PHILADELPHIA — How does the safety and effectiveness of traditional acupuncture techniques compare to nonpenetrating acupuncture combined with exercise-based physical therapy (EPT)?
That was the question asked in a study that included researchers from the Philadelphia VAMC.
The answer: Puncturing acupuncture needles did not perform any better than nonpuncturing needles integrated with EPT.
“Whether EPT, acupuncture, or other factors accounted for any improvement noted in both groups could not be determined in this study,” the authors wrote in an article published in the Journal of Clinical Rheumatology.
“Acupuncture is a traditional Chinese medicine treatment modality that has gained popularity in the United States, especially for painful conditions. Its use among U.S. adults increased from 2 million individuals in 2002 to 3.1 million per year in 2007,” according to background in the article, which added, “Recent high-quality clinical trials of acupuncture suggest that acupuncture may offer clinically relevant benefits when compared with standard medical care or wait-listed controls for acupuncture; however, studies that compare standard to nonstandard needling, either without puncturing the skin or in the wrong acupuncture points, have demonstrated smaller or negligible effects. A possible interpretation is that much of the acupuncture effects as compared with standard medical care are mediated through the entire process of acupuncture care (including patient-provider interaction and patient engagement) rather than the specific needling location or techniques. Expectation for relief was a predictor of reported benefit.”

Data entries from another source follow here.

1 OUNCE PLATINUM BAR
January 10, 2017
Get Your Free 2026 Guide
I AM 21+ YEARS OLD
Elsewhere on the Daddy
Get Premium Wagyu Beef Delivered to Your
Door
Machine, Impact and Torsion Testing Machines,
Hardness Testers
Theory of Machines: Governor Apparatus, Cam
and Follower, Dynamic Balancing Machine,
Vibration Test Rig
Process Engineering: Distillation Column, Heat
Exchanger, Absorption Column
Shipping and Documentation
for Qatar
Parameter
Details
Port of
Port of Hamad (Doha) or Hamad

Study authors noted that knee osteoarthritis is a chronic disease associated with significant morbidity and economic cost, but that “the efficacy of acupuncture in addition to traditional physical therapy has received little study.”

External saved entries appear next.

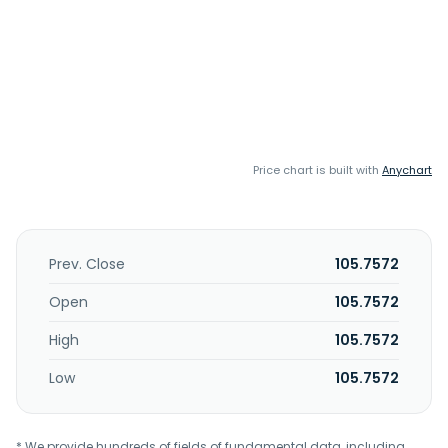
Price chart is built with
Anychart
Prev. Close
105.7572
Open
105.7572
High
105.7572
Low
105.7572
* We provide hundreds of fields of fundamental data, including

For the randomized, double-blind, controlled trial at three physical therapy centers in Philadelphia, the researchers studied 214 patients — 66% African-Americans — with at least six months of chronic knee pain and X-ray-confirmed Kellgren scores of 2 or 3. Acupuncture was administered in 12 sessions directly following EPT over six to 12 weeks.
Acupuncture was performed at the same nine points dictated by the traditional Chinese “Bi” syndrome approach to knee pain, using either standard needles or Streitberger non–skin-puncturing needles. Researchers were trying to determine the proportion of patients with at least a 36% improvement in Western Ontario and McMaster Universities Osteoarthritis Index score at 12 weeks.
According to the results, both treatment groups showed improvement from combined therapy with no statistically significant difference between true, 31.6% and nonpenetrating acupuncture, 30.3% or in reports of minor adverse events. No differences also were noted by race, sex or age, the authors reported.
“A multivariable logistic regression prediction model identified an association between a positive expectation of relief from acupuncture and reported improvement,” they added.
1 Chen LX, Mao JJ, Fernandes S, Galantino ML, Guo W, Lariccia P, Teal VL, Bowman MA, Schumacher HR, Farrar JT. Integrating acupuncture with exercise-based physical therapy for knee osteoarthritis: a randomized controlled trial. J Clin Rheumatol. 2013 Sep;19(6):308-16. doi: 10.1097/RHU.0b013e3182a21848. PubMed PMID.